Jinghua Misuàn (荆华密算) closes angel round of “tens of millions” RMB to push AI confidential computing
Funding and focus
It has been reported that Jinghua Misuàn (荆华密算) has closed an angel financing round worth several tens of millions of RMB to accelerate development and commercialization of its AI confidential computing stack. The round was reportedly led by Shengjing Jiacheng Venture Capital (盛景嘉成创投), with strategic participation from Guolian Co., Ltd. (国联股份), Beyondsoft (博彦科技) and returning investor Inno-Creation Fund; Guangyuan Capital (光源资本) served as financial adviser. Proceeds will go toward R&D of a high‑performance AI confidential computing platform, verification of a domain‑specific secure compute chip, and commercial roll‑out across government, finance, healthcare and legal sectors.
Technology and partnerships
Jinghua Misuàn says it focuses on privacy‑preserving computing for AI — enabling secure model training and inference on sensitive data without exposing plaintext to external models or services.
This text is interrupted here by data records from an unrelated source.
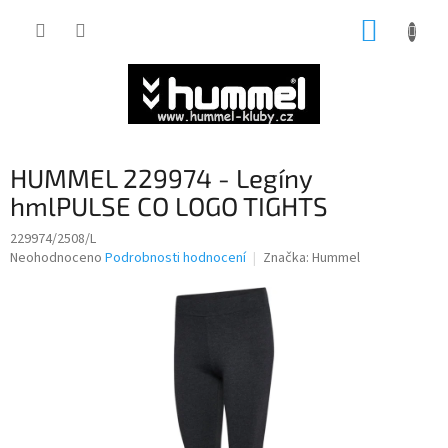
Přejít
NÁKUP
na
obsah
KOŠÍK
HUMMEL 229974 - Legíny
hmlPULSE CO LOGO TIGHTS
229974/2508/L
Průměrné
Neohodnoceno
Podrobnosti hodnocení
Značka:
Hummel
hodnocení
produktu
je
0,0
z
5
hvězdiček.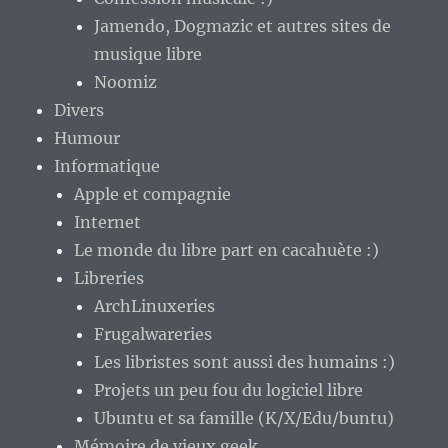
Jamendo, Dogmazic et autres sites de
musique libre
Noomiz
Divers
Humour
Informatique
Apple et compagnie
Internet
Le monde du libre part en cacahuète :)
Libreries
ArchLinuxeries
Frugalwareries
Les libristes sont aussi des humains :)
Projets un peu fou du logiciel libre
Ubuntu et sa famille (K/X/Edu/buntu)
Mémoire de vieux geek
It has been reported that the company, working with Professor Ren Ju’s lab at Tsinghua University, reconstructed AI operators to run confidentially on domestic heterogeneous GPUs without relying on GPU‑TEE, and claims to have cut AI confidential‑computing time costs by 3–4 orders of magnitude; a prototype chip design has already been validated on FPGA. The company offers localized deployment for enterprises, a confidential inference platform for developers and consumers, and a confidential training engine that supports encrypted data exchange; multiple pilot projects are underway.
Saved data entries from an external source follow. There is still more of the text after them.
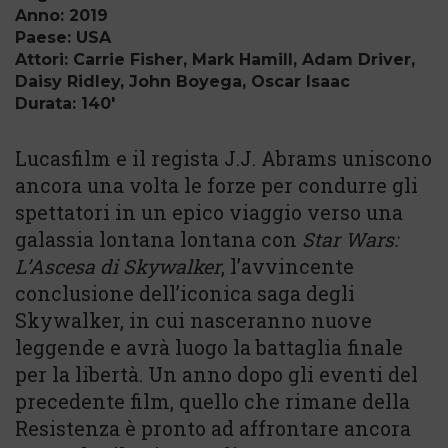
Anno: 2019
Paese: USA
Attori: Carrie Fisher, Mark Hamill, Adam Driver,
Daisy Ridley, John Boyega, Oscar Isaac
Durata: 140'
Lucasfilm e il regista J.J. Abrams uniscono
ancora una volta le forze per condurre gli
spettatori in un epico viaggio verso una
galassia lontana lontana con
Star Wars:
L’Ascesa di Skywalker
, l’avvincente
conclusione dell’iconica saga degli
Skywalker, in cui nasceranno nuove
leggende e avrà luogo la battaglia finale
per la libertà. Un anno dopo gli eventi del
precedente film, quello che rimane della
Resistenza è pronto ad affrontare ancora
Market implications and geopolitical context
Why does this matter? As AI agents gain autonomous decision‑making and file‑handling abilities, traditional “encrypt‑before‑upload” approaches struggle to contain millisecond‑scale overreach and data exfiltration risks. Jinghua Misuàn positions confidential computing as the underlying trust layer that could make enterprise AI adoption feasible. Geopolitically, the work also aligns with China’s push for compute and chip self‑reliance amid export controls and broader supply‑chain pressures: compatibility with domestic GPUs and a homegrown secure‑compute chip are strategic as well as commercial priorities. With industrial investors on board who bring customer access — notably Guolian’s network of manufacturing clients and Beyondsoft’s overseas compliance expertise — the company aims to couple technical claims with route‑to‑market partners rather than merely raise capital.